Fowler herself has vacillated about this, initially trying to keep the secret, finally giving up. However several months ago, she was interviewed on ABC Radio National, and the interviewer, Kate Evans, decided they should not reveal it. The interview is a tour de force of how to talk about a book without mentioning the most important thing about it. I enjoyed it, but wondered if listeners who did not know the secret would make much sense of it.

From the first page of We Are All Completely Beside Ourselves I felt I was in the hands of a master. We get to know the narrator through her voice – both what she says and how she says it. Here she is, explaining why she and her father hardly speak. “My father was himself a college professor and a pedant to the bone. Every exchange contained a lesson, like the pit in a cherry. To this day, the Socratic method makes me want to bite someone.”

The novel is heartbreaking, but it is also very funny. In one of Barbara Trapido’s books, a character says that Shakespeare’s comedies are “a better sort of tragedy”.  Humour helps bring characters alive and bonds us to them, so that even in the most distressing parts, we can’t stop reading because we want to know what happens to them (even when we already know).

Chimpanzee

Chimpanzee
Photo: Michele W, Flickr, creative commons LAZ140322_31

Who is to blame for the tragedy that befalls this family? Many readers have judged the father as guilty of both child abuse and animal cruelty. Fowler is surprised at this, and sees him as a well-meaning man who makes mistakes and suffers for it. That may be so, but he is also blinkered by his behaviourist/statistical approach. He cannot foresee what to others might be obvious, that the experiment would be harmful to both subjects, especially given the outcomes of previous such experiments. We might say that he is not a bad man, just a stupid one, but the damage to Rosemary and Fern is just as real.

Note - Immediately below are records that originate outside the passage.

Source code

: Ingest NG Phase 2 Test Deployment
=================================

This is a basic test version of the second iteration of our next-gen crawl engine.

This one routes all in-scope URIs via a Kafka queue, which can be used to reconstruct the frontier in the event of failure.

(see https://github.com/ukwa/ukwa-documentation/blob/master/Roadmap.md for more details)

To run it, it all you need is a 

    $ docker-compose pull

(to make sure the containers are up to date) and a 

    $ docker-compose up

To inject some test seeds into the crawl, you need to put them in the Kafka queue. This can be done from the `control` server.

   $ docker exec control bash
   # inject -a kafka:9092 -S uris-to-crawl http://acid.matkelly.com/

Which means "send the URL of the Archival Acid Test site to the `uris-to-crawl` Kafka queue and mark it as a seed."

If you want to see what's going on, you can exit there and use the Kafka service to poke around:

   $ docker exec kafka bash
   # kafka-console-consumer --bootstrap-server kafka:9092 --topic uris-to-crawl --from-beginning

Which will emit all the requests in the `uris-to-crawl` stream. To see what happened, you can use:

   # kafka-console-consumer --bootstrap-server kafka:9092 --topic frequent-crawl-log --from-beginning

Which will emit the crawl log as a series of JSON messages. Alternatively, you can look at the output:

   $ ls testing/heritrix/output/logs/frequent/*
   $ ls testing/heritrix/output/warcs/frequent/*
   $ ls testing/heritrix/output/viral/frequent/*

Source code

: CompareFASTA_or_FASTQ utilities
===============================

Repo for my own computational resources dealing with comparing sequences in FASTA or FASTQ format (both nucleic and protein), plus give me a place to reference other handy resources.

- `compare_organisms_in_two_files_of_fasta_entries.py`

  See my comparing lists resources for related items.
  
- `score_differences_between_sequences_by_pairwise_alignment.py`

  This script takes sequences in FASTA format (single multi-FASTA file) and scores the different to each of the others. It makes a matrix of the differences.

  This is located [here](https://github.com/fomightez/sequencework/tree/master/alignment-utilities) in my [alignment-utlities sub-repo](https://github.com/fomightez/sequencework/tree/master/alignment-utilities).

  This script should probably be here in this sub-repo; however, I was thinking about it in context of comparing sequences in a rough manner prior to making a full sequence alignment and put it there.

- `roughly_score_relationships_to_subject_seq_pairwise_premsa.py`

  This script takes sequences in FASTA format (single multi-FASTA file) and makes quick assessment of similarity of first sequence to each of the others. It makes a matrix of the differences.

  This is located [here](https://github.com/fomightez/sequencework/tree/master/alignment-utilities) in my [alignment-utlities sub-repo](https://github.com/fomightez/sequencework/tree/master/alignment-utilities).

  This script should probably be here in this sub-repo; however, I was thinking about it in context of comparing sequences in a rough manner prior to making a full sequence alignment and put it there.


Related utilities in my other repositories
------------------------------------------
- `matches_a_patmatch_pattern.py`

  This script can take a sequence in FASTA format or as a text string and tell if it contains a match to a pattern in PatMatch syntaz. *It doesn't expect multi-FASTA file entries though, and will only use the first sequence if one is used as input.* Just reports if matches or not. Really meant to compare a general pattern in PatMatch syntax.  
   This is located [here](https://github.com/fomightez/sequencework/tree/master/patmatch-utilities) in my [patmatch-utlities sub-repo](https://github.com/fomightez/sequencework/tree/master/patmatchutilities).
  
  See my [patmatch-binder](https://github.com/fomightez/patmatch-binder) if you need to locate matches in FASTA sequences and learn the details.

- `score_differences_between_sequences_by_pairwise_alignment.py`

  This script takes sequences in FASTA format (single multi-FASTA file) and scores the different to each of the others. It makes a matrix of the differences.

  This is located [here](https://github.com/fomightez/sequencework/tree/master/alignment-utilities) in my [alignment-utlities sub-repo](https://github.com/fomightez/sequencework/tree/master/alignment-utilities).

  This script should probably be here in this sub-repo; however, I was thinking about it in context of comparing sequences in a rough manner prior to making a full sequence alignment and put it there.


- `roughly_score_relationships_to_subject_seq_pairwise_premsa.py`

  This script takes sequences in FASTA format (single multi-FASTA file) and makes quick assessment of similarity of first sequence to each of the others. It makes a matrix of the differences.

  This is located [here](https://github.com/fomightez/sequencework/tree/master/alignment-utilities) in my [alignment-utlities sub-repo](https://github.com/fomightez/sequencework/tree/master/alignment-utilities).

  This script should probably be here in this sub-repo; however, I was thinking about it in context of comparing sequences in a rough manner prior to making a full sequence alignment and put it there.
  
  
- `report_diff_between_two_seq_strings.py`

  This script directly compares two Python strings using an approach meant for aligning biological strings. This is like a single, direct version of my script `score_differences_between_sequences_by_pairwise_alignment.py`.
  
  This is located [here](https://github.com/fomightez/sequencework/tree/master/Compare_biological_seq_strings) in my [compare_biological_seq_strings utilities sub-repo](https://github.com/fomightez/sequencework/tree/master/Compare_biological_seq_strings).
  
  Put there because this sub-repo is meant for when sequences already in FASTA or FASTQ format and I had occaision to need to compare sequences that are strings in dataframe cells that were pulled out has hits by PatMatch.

The experiment, and the resulting terrible fate of the chimpanzee child, symbolize the worldwide dysfunction in the relationship between humans and animals. Fowler does not push this as a “message”. Rather, she involves us so deeply in Rosemary’s story that we cannot help reflecting on the serious questions that arise from it. How can we reduce cruelty to animals? Are illegal Animal Liberation Front tactics justified? Is animal experimentation necessary for its benefits to humans? What is the essential difference (jf any) between humans and animals?

Being immersed in the emotion of this story makes it hard to keep pretending that we do not see the appalling way our species treats other animals everywhere on the planet.